Hi John. Your article touched me a lot. I am classified as white (I learnt I was when I first came to the US; in my country, France, there is no racial classification, even though there is harsh but very subtly institutionalized racism -even harder to fight that in the US) and I realized that I started the work you ask “us” to do many years ago (I “have to” imagine that I am part of that “us” group even though I know “whiteness” is a state of mind, not a “race”, so let’s say “us”). I started that work when I was 20, and a Teaching Assistant in the US: as the conclusion of my intervention at a Forum on Racism organized on campus in Columbia, South Carolina (yes, that same place… I even met KKK members near the State House one day, while heading to Main Street…)
I said: “If white people don’t change, nothing is ever gonna change”.
Ever since that time, I have tried to do my share, with the intelligence nature has bestowed on me (I wish it was more), I have tried to teach and change people around me.
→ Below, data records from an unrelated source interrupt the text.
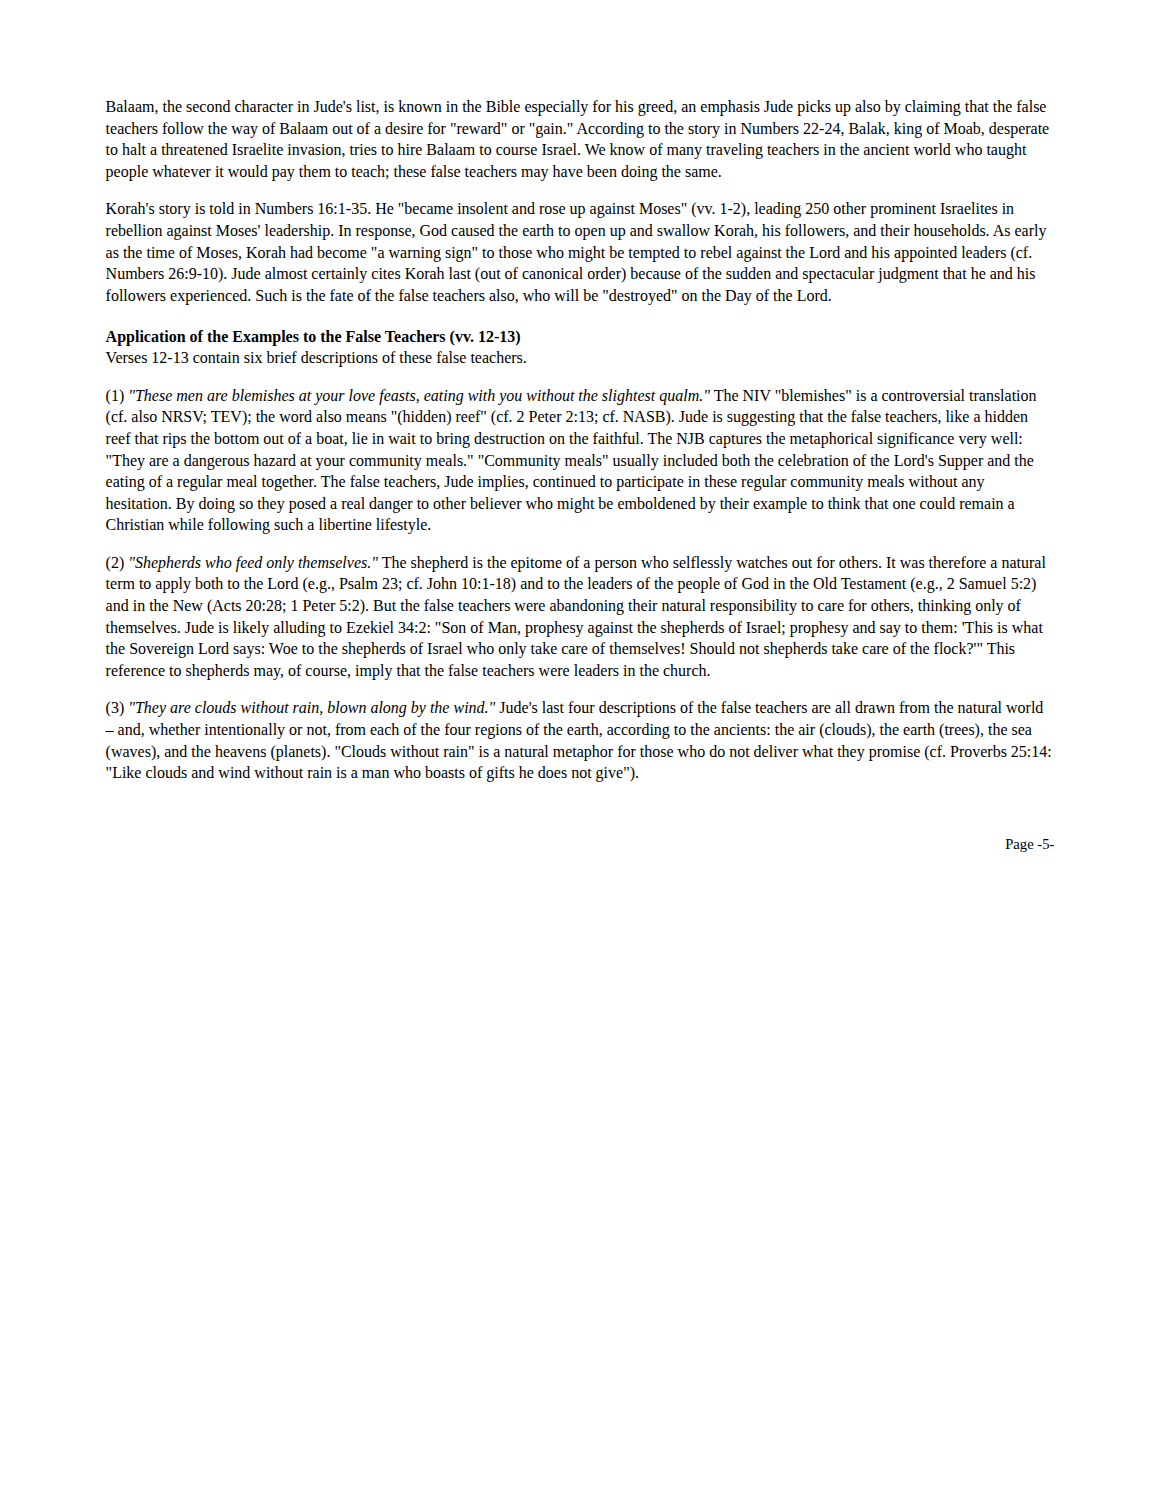Balaam, the second character in Jude's list, is known in the Bible especially for his greed, an emphasis Jude picks up also by claiming that the false teachers follow the way of Balaam out of a desire for "reward" or "gain." According to the story in Numbers 22-24, Balak, king of Moab, desperate to halt a threatened Israelite invasion, tries to hire Balaam to course Israel. We know of many traveling teachers in the ancient world who taught people whatever it would pay them to teach; these false teachers may have been doing the same.
Korah's story is told in Numbers 16:1-35. He "became insolent and rose up against Moses" (vv. 1-2), leading 250 other prominent Israelites in rebellion against Moses' leadership. In response, God caused the earth to open up and swallow Korah, his followers, and their households. As early as the time of Moses, Korah had become "a warning sign" to those who might be tempted to rebel against the Lord and his appointed leaders (cf. Numbers 26:9-10). Jude almost certainly cites Korah last (out of canonical order) because of the sudden and spectacular judgment that he and his followers experienced. Such is the fate of the false teachers also, who will be "destroyed" on the Day of the Lord.
Application of the Examples to the False Teachers (vv. 12-13)
Verses 12-13 contain six brief descriptions of these false teachers.
(1) "These men are blemishes at your love feasts, eating with you without the slightest qualm." The NIV "blemishes" is a controversial translation (cf. also NRSV; TEV); the word also means "(hidden) reef" (cf. 2 Peter 2:13; cf. NASB). Jude is suggesting that the false teachers, like a hidden reef that rips the bottom out of a boat, lie in wait to bring destruction on the faithful. The NJB captures the metaphorical significance very well: "They are a dangerous hazard at your community meals." "Community meals" usually included both the celebration of the Lord's Supper and the eating of a regular meal together. The false teachers, Jude implies, continued to participate in these regular community meals without any hesitation. By doing so they posed a real danger to other believer who might be emboldened by their example to think that one could remain a Christian while following such a libertine lifestyle.
(2) "Shepherds who feed only themselves." The shepherd is the epitome of a person who selflessly watches out for others. It was therefore a natural term to apply both to the Lord (e.g., Psalm 23; cf. John 10:1-18) and to the leaders of the people of God in the Old Testament (e.g., 2 Samuel 5:2) and in the New (Acts 20:28; 1 Peter 5:2). But the false teachers were abandoning their natural responsibility to care for others, thinking only of themselves. Jude is likely alluding to Ezekiel 34:2: "Son of Man, prophesy against the shepherds of Israel; prophesy and say to them: 'This is what the Sovereign Lord says: Woe to the shepherds of Israel who only take care of themselves! Should not shepherds take care of the flock?'" This reference to shepherds may, of course, imply that the false teachers were leaders in the church.
(3) "They are clouds without rain, blown along by the wind." Jude's last four descriptions of the false teachers are all drawn from the natural world – and, whether intentionally or not, from each of the four regions of the earth, according to the ancients: the air (clouds), the earth (trees), the sea (waves), and the heavens (planets). "Clouds without rain" is a natural metaphor for those who do not deliver what they promise (cf. Proverbs 25:14: "Like clouds and wind without rain is a man who boasts of gifts he does not give").
Page -5-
I became a English teacher in France, and am still trying my best because I HATE to read that: “Living every single day with institutionalized racism and then having to argue its very existence, is tiring, and saddening, and angering. Yet if we express any emotion while talking about it, we’re tone policed, told we’re being angry.”
I cannot stand that. I do not accept it. There is NO reason to close our eyes and shut our ears to this (racists — most white people have this strange ability to shut their EARS when racism is the topic…). It’s INADMISSIBLE.
People, human beings should NEVER have to have to go through that. It’s quite simple. I don’t understand why “they” don’t understand that.